We The Italians | Italian good news: Castellana caves, when tourism has no barriers

Italian good news: Castellana caves, when tourism has no barriers

Italian good news: Castellana caves, when tourism has no barriers

  • WTI Magazine #25 Apr 11, 2014
  • 1576

WTI Magazine #25    2014 Apr, 11
Author : buonenotizie.it      Translation by:

 

Just imagine traveling miles - three to be exact - in a scenario hanging in the balance between Dante's "Inferno" and Tolkien's "The Lord of the Rings". Stalactites and stalagmites everywhere, calcite crystals twinkling in the dark.

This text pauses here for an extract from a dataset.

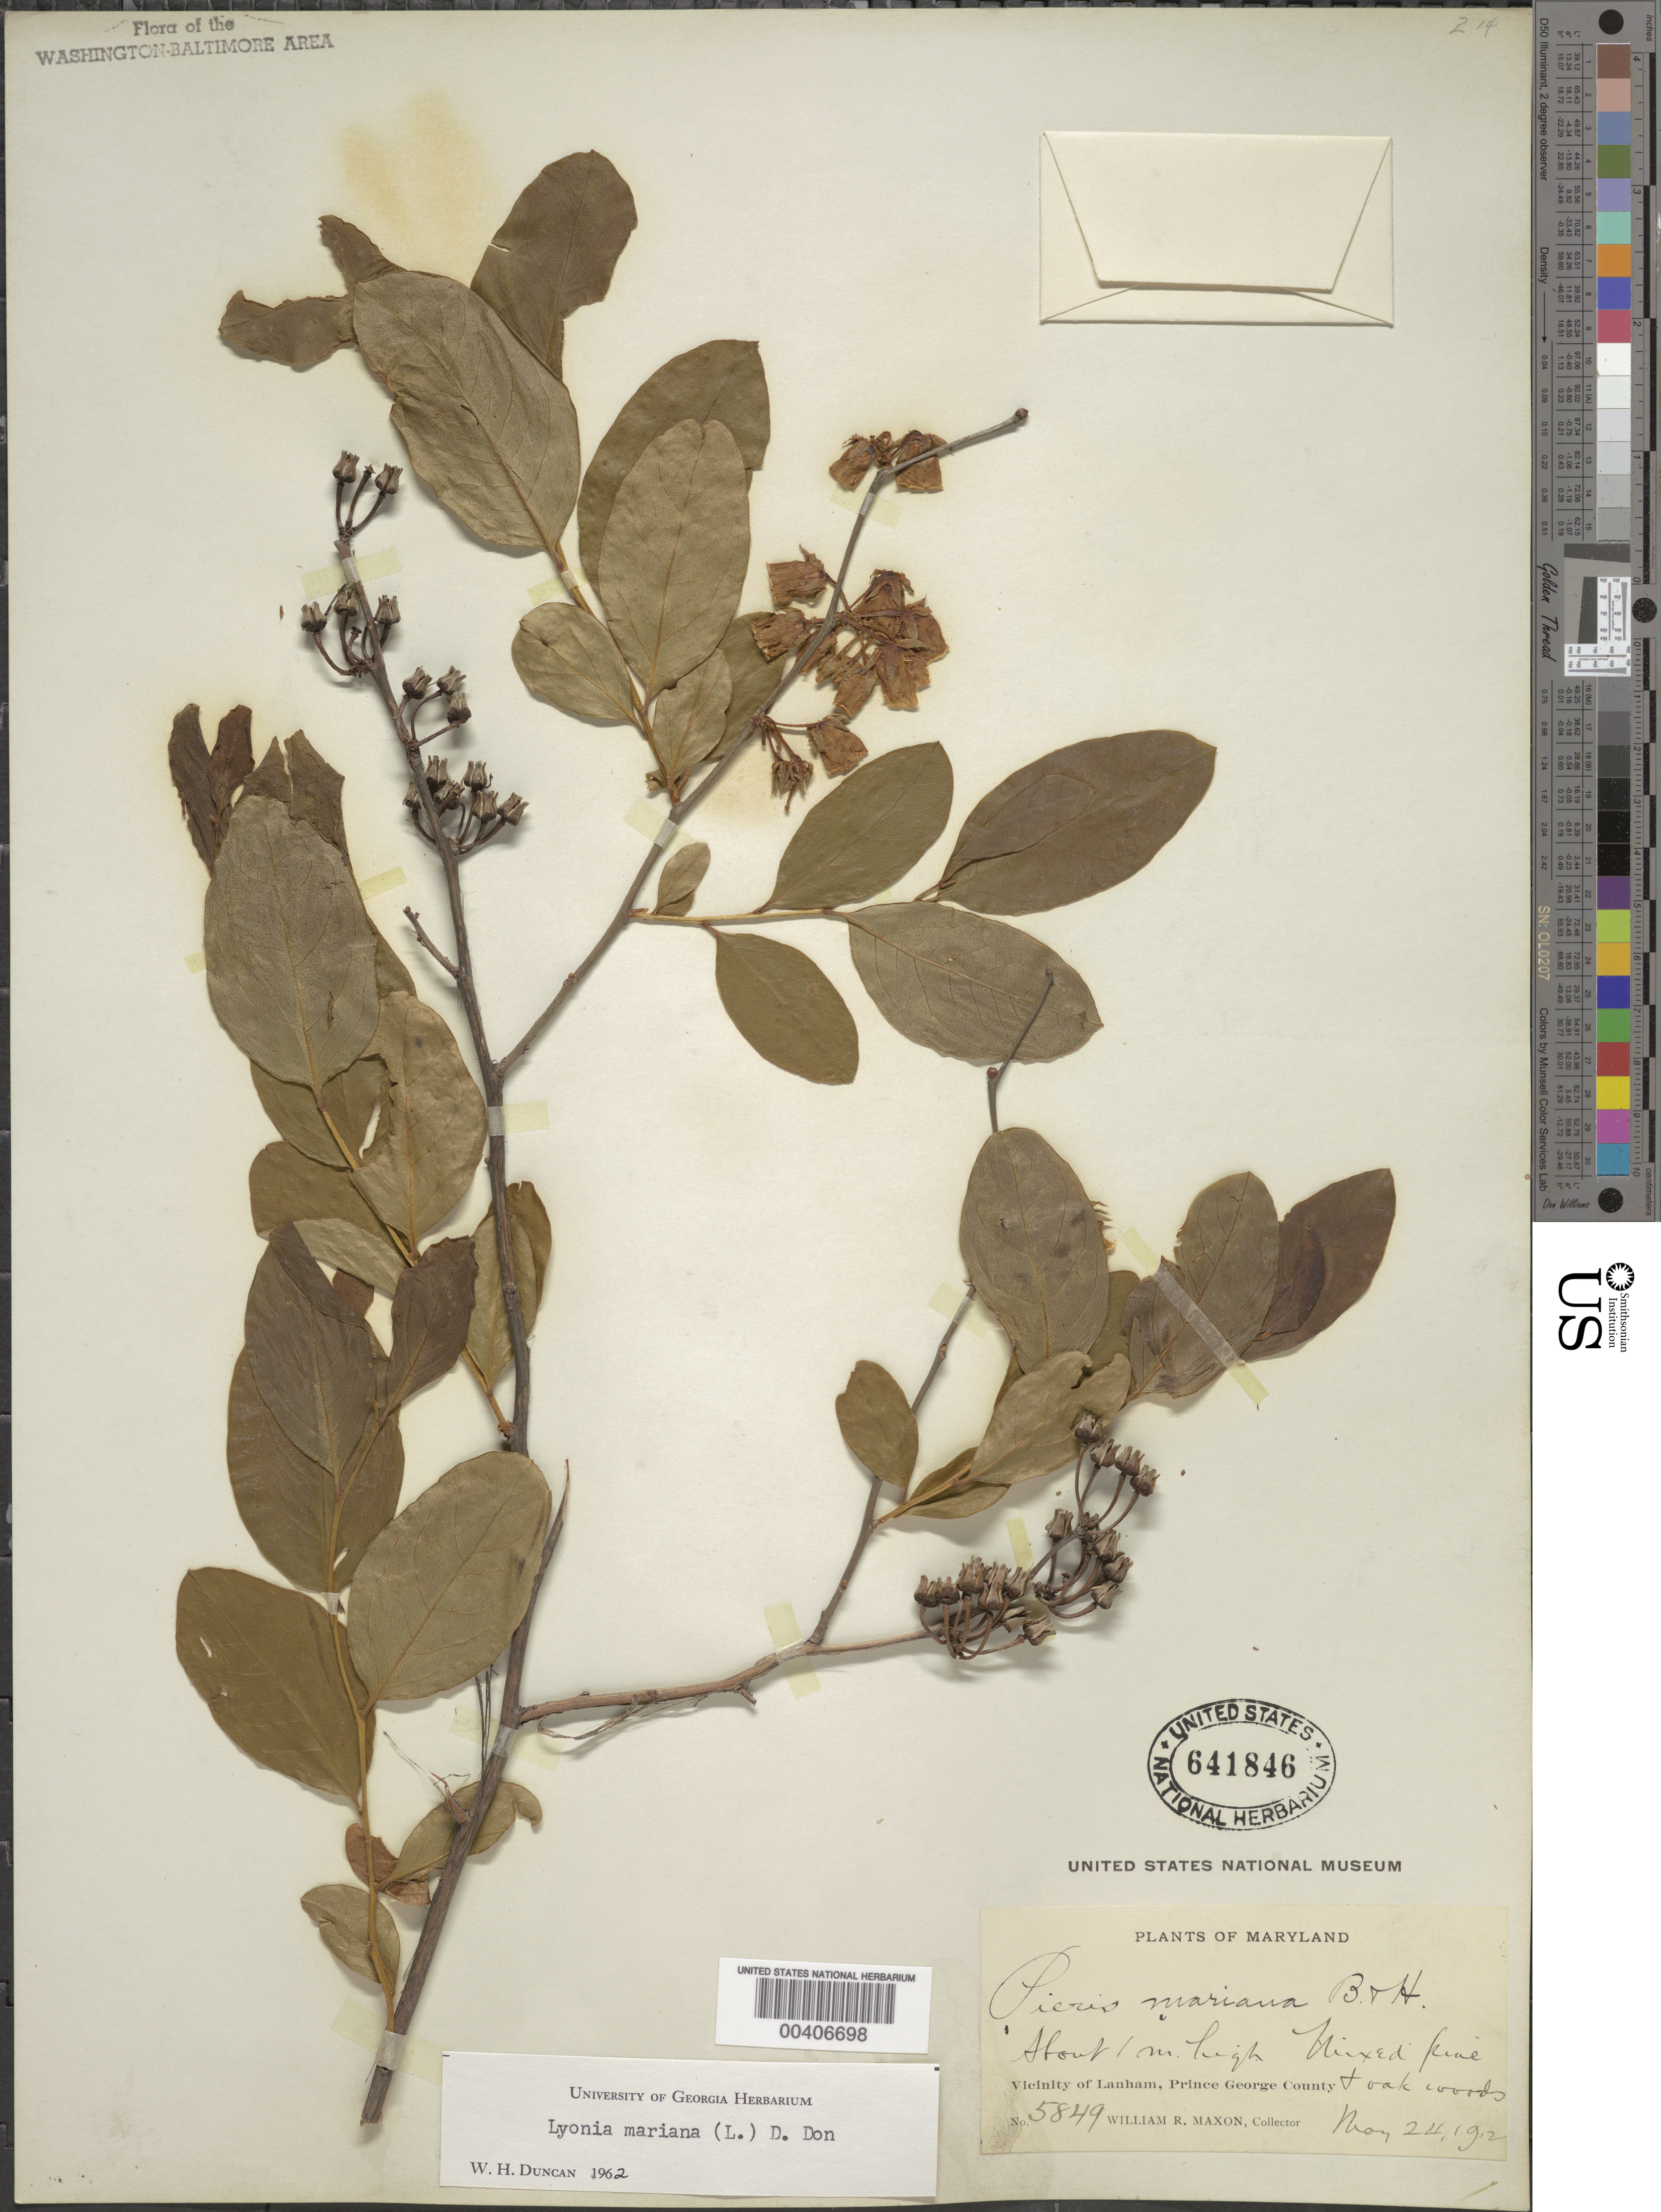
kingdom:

The silence dominates, clocked only by a soft trickle. Then the path opens up and suddenly, right there - in the bowels of the earth - everything becomes light: you have arrived at the Grotta Bianca, a true miracle of the karst system that cuts the primordial darkness of the underground scenario, a sort of underground cathedral where everything is white.

We are in the province of Bari, in Castellana, in the heart of those that are considered by some the most beautiful caves in Italy. The Castellana Caves represent a true flagship for the Puglia region, attracting droves of visitors every year. The trump card, however, is not only the undeniable beauty of the complex, but also the intelligence and creativity with which the caves experience every day a new model of tourism, really open to everyone (disabled in the first place) and ready to provide novel types of visit.


In synergy with the CASA Consortium (Consortium for specialized activities for different abilities), the Castellana caves have indeed traced itineraries for people with disabilities feasible not only from a structural standpoint, but also on an emotional level. The secret is to create "synesthetic paths" built and enhanced through the use of "musicarterapia" (therapy with music and art): it is - in other words – about compensating a sensory deficit through the use of another sense.

An example? The use of some modulations of the voice, that in the caves allow blind people to perceive and reconstruct, through their second language, a sensory dimension of the cave. The goal of the initiative is wide-ranging and clearly does not end in an attempt to boost the flow of tourists, but aims at a true reintegration of the disabled in the tourism system and at a radical transformation of the concept of disability, not as barrier but as different methods of use.

In this sense, the experience of the Castellana caves - currently unique in Italy - is complementary to other European projects, for example in France, that develop similar conditions, facilitating the integration of people with disabilities as independent entities within the daily reality. It is a radical rethinking of the concept of "normality" that could open up new scenarios not only for the disabled, but for everybody.

Such as in the case of the "Concerti al buio" (Concert in the dark) by Cesare Piccu, even the Caves of Castellana offer the blind the opportunity to experience a completely new mode of use through "Speleonight": a visit to the caves that is made partly in the dark, and that through strengthening the auditory dimension, returns by reflex to the visitor something that usually remains totally unheeded, the "voice of the cave". A new dimension of darkness and silence.